Afrin’e düzenlenen Zeytin Dalı harekatı ile bölgemizde nüfuz mücadeleleri farklı bir boyuta geçti. Uzun süredir güneyinde oluşturulmaya çalışılan terör koridoruna karşı Türkiye en üst ağızlardan tepkisini dile getiriyordu. Sonunda Afrin’e operasyon emri verildi ve harekat başladı. Harekat başladığında artık hiçbir şeyin eskisi olmayacağı, yaydan atılan okun geriye dönüşü nasıl mümkün değilse bu operasyondan da dönüşün mümkün olmadığını ifade etmiştik.
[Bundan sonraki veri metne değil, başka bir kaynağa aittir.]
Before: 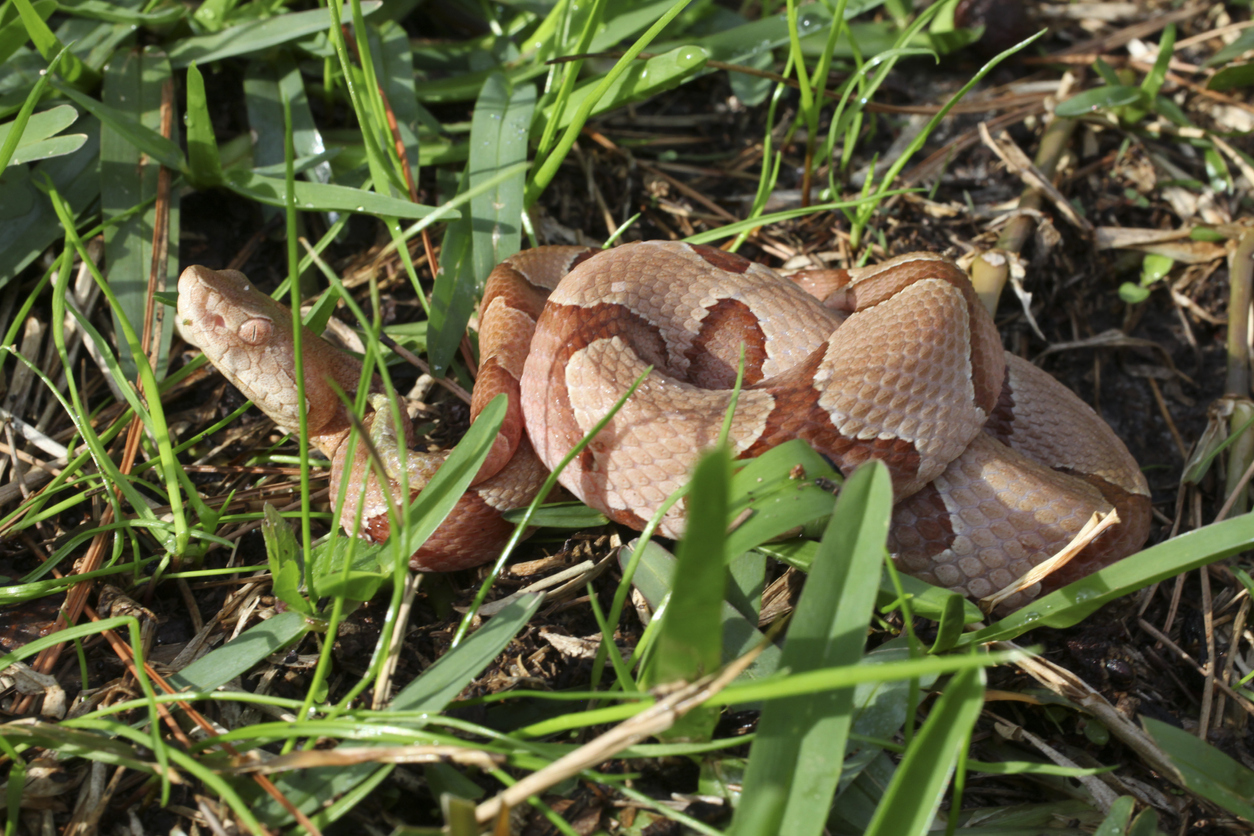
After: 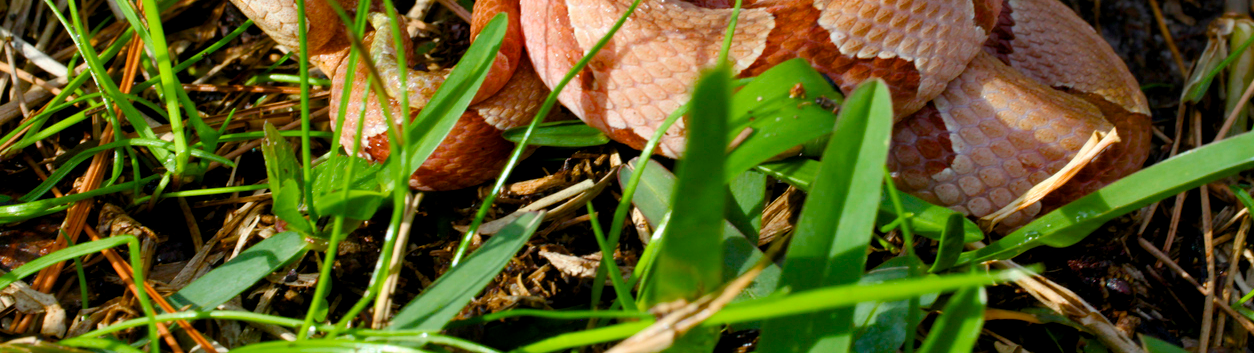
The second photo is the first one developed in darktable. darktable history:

Hemen herkes YPG/PYD güçlerinin arkasında ABD olduğu konusunda hem fikir. Bu unsurları ABD’nin eğitip donattığı da yalanlanamayan gerçeklerden. Donatma derken basite almamak gerekiyor, binlerce tır dolusu son model silahtan bahsediyoruz. Buna ordu kurma denir. ABD yetkilileri açıkça bölgede YPG/PYD ile birlikte yürüyeceklerini ifade etmeleri de, mücadele ettiğimiz unsurların arkalarındaki gücün ABD olduğunu ortaya koymaktadır.
Ancak Afrin operasyonu konusunda asıl engel çıkaran gücün ABD olmadığı kanaatindeyim. Son açıklamalar sanki asıl mücadele ettiğimiz büyük gücün ABD değil Rusya olduğu izlenimini vermektedir. Türkiye’nin Afrin’e girmeden önce asıl Rusya’yı ikna etmeye çalışan bir görüntüsü vardı. Hakan Fidan ve Hulusi Akar’ın operasyon öncesi Rusya’ya gitmeleri de bu kapsamda değerlendirilebilir.
Rusya ise niye Türkiye’nin Afrin operasyonuna karşı yahut niye Türkiye’yi bölgeye çekmeye çalışıyor.? Sadece Rusya değil ABD’de de aynı şekilde itiraz eder gibi yapıp gerçekte ciddi bir direnç göstermiyor.
Türkiye beka mücadelesi verdiği, içeriyi korumak için güneyinde saldırıları karşılaması gerektiğinin farkında olarak tüm bedelleri ödemeyi göze alarak bu operasyonu başlattı. Dışarıdan gözüktüğü gibi Rusya’yı yanına alarak ABD’ye karşı bir operasyon yapıyor zannedenler fena halde yanılabilirler.
Sanki Türkiye iki büyük güce karşı aynı anda tepki göstererek bu harekata başladı. Birinden birini bölgede Türkiye ‘yi destekleme ve Türkiye’nin yanında durmaya zorluyor.
Rusya bize İdlib’i hedef gösteriyor, buradaki Cihatçıların bölgeden temizlenmesini Türkiye’ye ihale etmek istiyor, ABD ile karşı karşıya gelmemiz için elinden geleni yapmaktan çekinmeyecek bir pozisyonda… Demem o ki bugün Rusya ile çok yakın olduğumuz bir dönemde uçak krizi benzeri bir döneme geçebiliriz .
ABD ise eski Türkiye’yi özlüyor… Hani her istediğini yapan Türkiye’yi… Her şeye rağmen ABD, Türkiye’nin bölgeye askeri müdahalesine karşı beklenen tepkiyi vermedi…
Türkiye direnmek zorunda, direnmek ve karşısındaki büyük güçlere geri adım attırmak zorunda… Bu tüm bölge için varoluş mücadelesi…Bu mücadele hem ABD hem Rusya’ya karşı….Verilen mücadelenin büyüklüğünün ve zorluğunu farkında olmak zorundayız.